Tutto questo è definitivamente andato a male nell´idea infelicissima di mettere il socialismo al servizio di Berlusconi. È come se il capitano di una nave corsara si mettesse al servizio di un armatore. Il pirata cerca l´imprevisto, la creatività, il riscatto sociale, la libertà. L´armatore vuole il suo profitto, l´efficienza, il cartellino, l´orario, la gabbia, ha l´interesse privato come orizzonte collettivo. Non si può fare il socialista agli ordini di Berlusconi, del magliaro che non vuole pagare le multe e i risarcimenti spiegando che la sua non è illegalità ma anticomunismo, dello sporcaccione che non va a prostitute ma “protegge” le nipotine di Mubarak … E che c´entrano Bakunin e Proudhon, Nenni e Pertini, Mitterrand e Jospin (e persino Mussolini) con l´idea che imbrogliare il prossimo significa reagire alla persecuzione dei giudici?
Certo, sono uomini diversi, Tremonti, Brunetta e Sacconi. C´è chi ha forse futuro e chi invece si sente già tirare a fondo, ma vederli sgallettare in quel modo, a quel tavolo istituzionale, stringe il cuore. Tra quella che fu la gens nova berlusconiana questi infatti non sono i mascalzoni, non stanno dentro una cricca per sgraffignare. Non appartengono all´antropologia dei Verdini, dei Bertolaso, non telefonano a Bisignani, non arraffano.
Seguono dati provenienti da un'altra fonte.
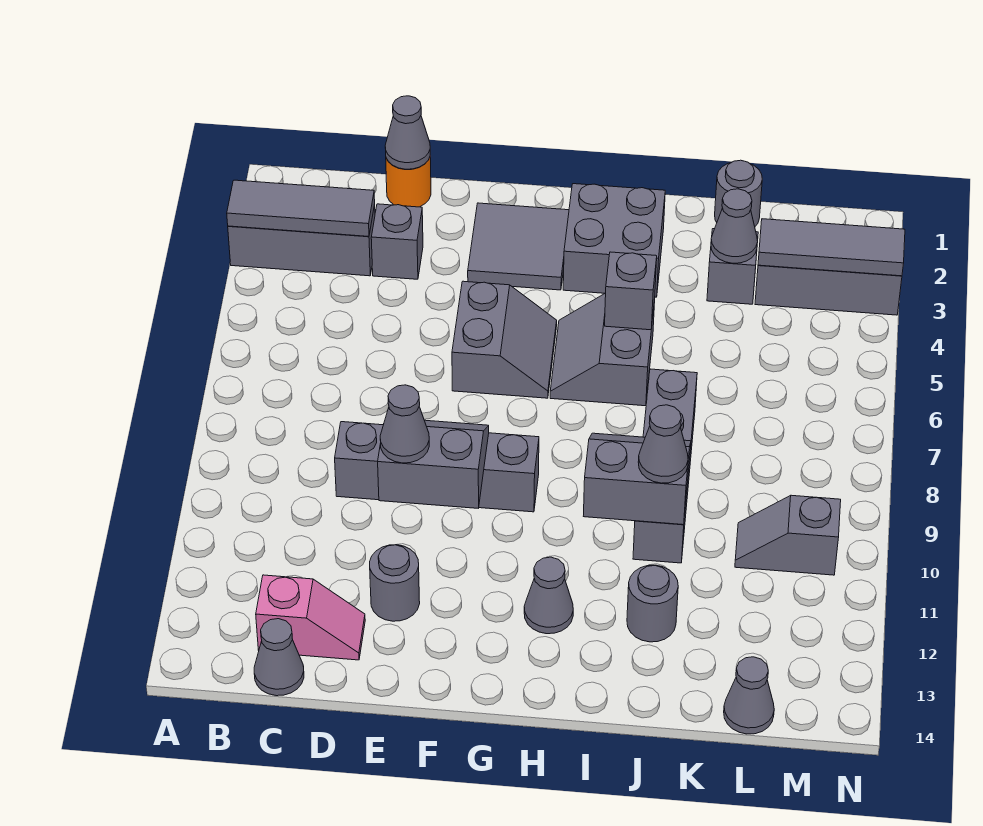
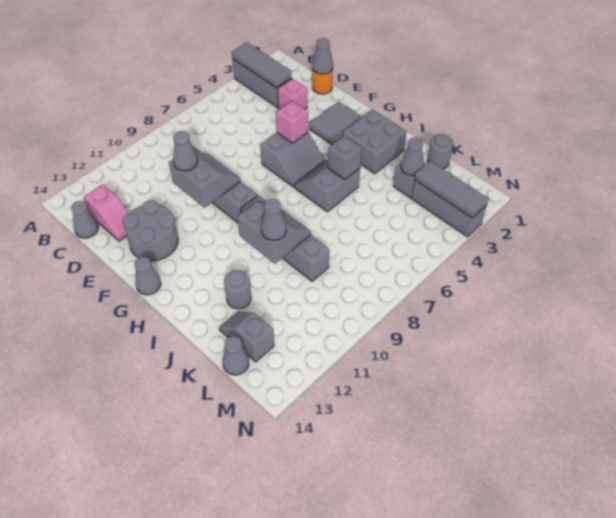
grey 1x1 brick [371,204,423,279] -> pink 1x1 brick [277,79,307,109]
grey 1x1 round brick [370,545,420,621] -> grey 2x2 round brick [123,200,178,261]
none -> pink 1x1 brick [276,101,308,143]
grey 1x1 cone [524,557,573,634] -> grey 1x1 cone moved to [135,257,161,295]
grey 1x4 brick [633,369,697,563] -> grey 1x4 brick turned to [241,196,329,281]
grey 1x2 slope [735,495,841,575] -> grey 1x2 slope moved to [219,312,274,362]

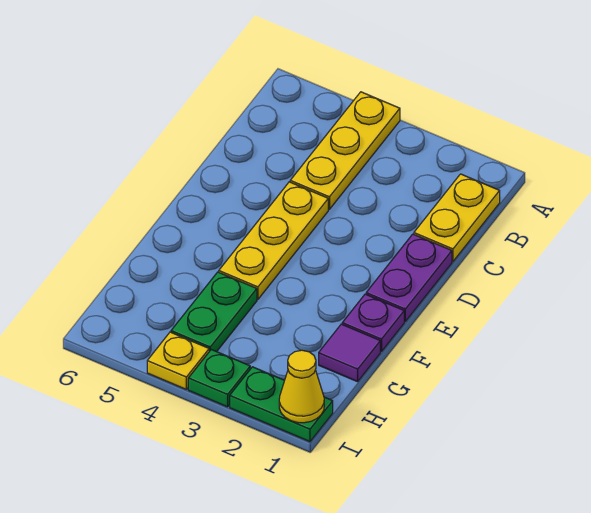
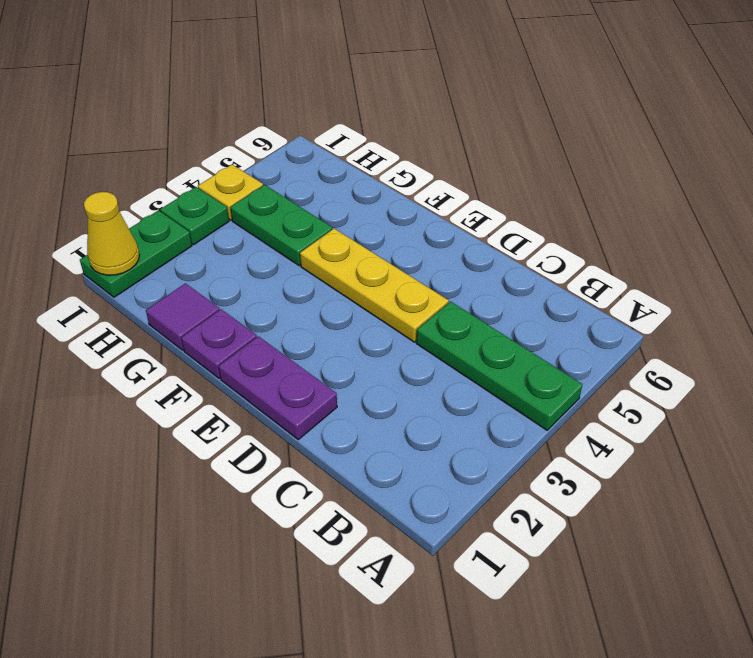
yellow 1x3 plate [290,92,400,209] -> green 1x3 plate [416,302,583,430]
yellow 1x2 plate [414,174,500,261] -> none

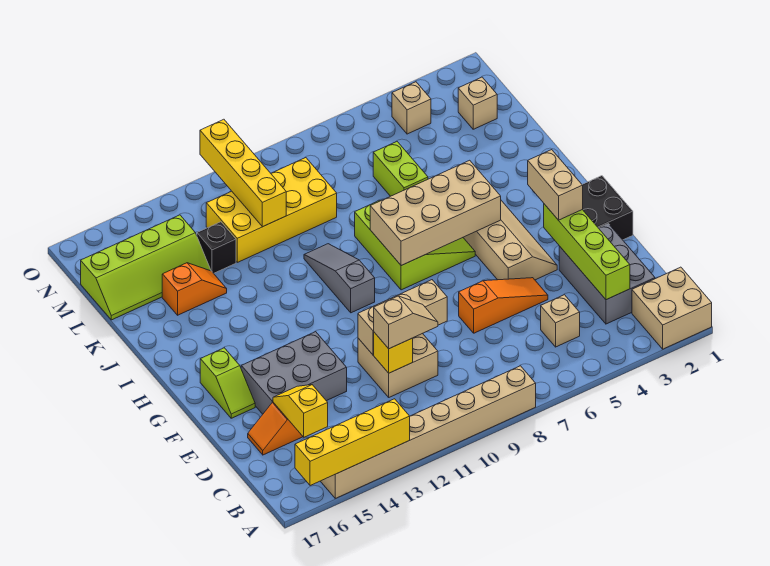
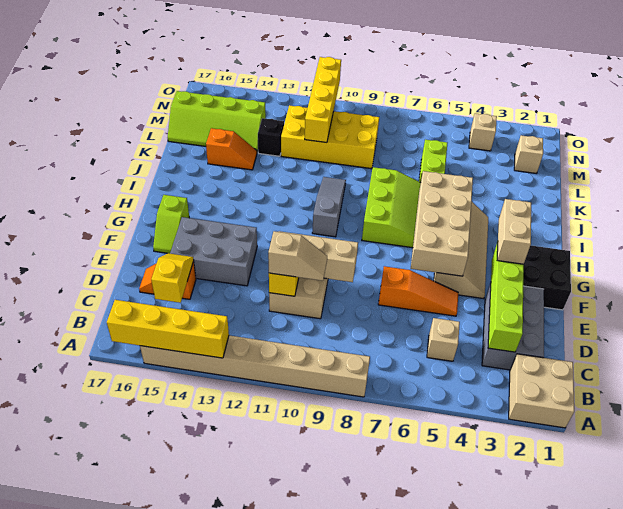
tan 2x4 brick [370,160,501,266] -> tan 2x4 brick turned to [411,171,473,276]

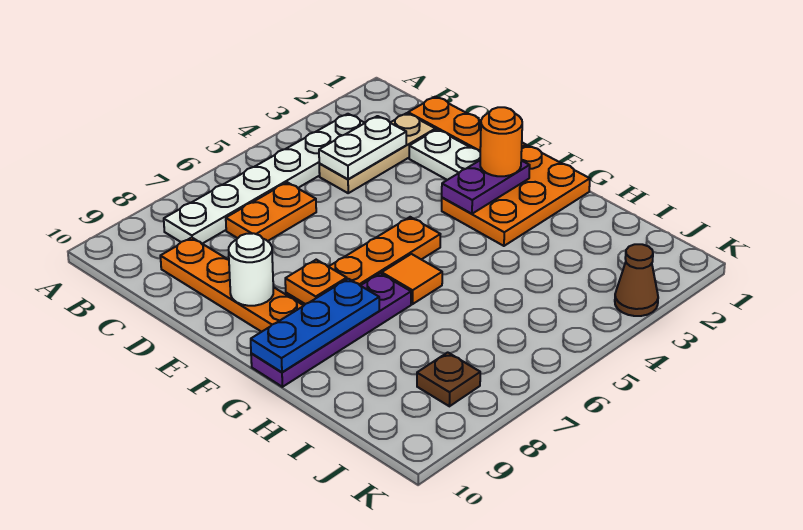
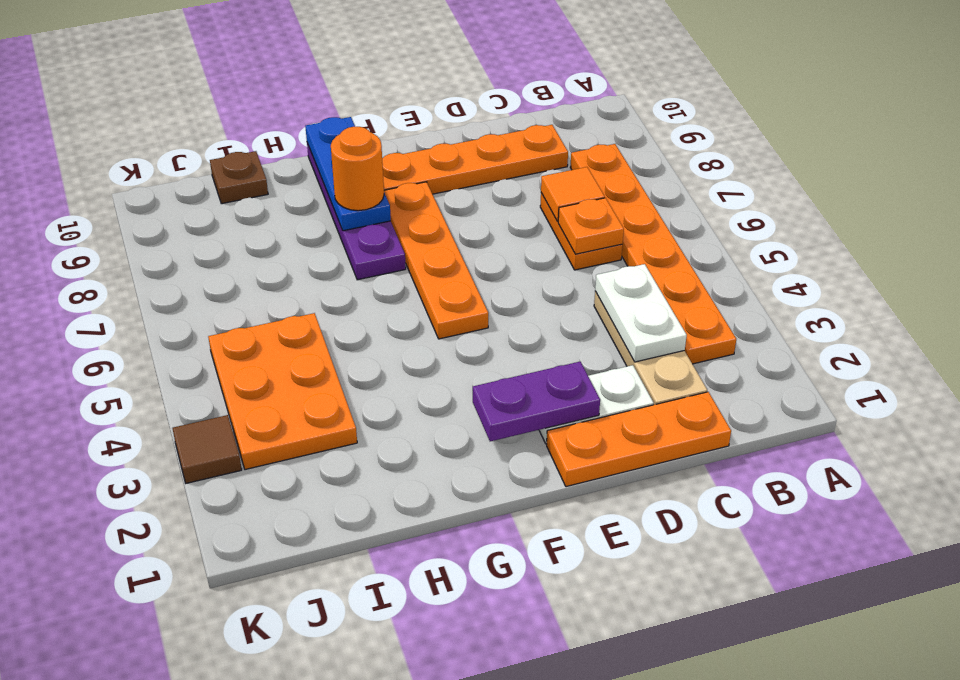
white 1x6 plate [164,114,364,244] -> orange 1x6 plate [570,144,736,364]
white 1x1 round brick [229,233,273,306] -> none
orange 2x3 plate [442,145,590,246] -> orange 2x3 plate moved to [208,313,357,470]
purple 1x2 plate [442,160,530,214] -> purple 1x2 plate turned to [473,362,600,441]
orange 1x1 round brick [480,107,522,176] -> orange 1x1 round brick moved to [331,127,384,211]
orange 1x1 plate [285,260,347,304] -> orange 1x1 plate moved to [558,198,624,254]
orange 1x1 tile [382,254,442,304] -> orange 1x1 tile moved to [541,167,605,221]
brown 1x1 plate [417,352,480,406] -> brown 1x1 plate moved to [210,151,268,204]
brown 1x1 cone [615,244,658,316] -> brown 1x1 tile [172,415,242,483]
Eppure sono di nuovo lì a farsi linguaccia, pronti ad insultarsi fuori onda ed abbracciarsi in onda, ad incarnare il peggio del berlusconismo per bene. Nel disastro finale di un mondo e di un regime, sarebbe stata elegante una loro rovina senza troppo rumore, sarebbe stato bello se, per una volta, avessero smentito la maledizione di Formica e non si fossero di nuovo trasformati da paladini di una corte in comari di un cortile.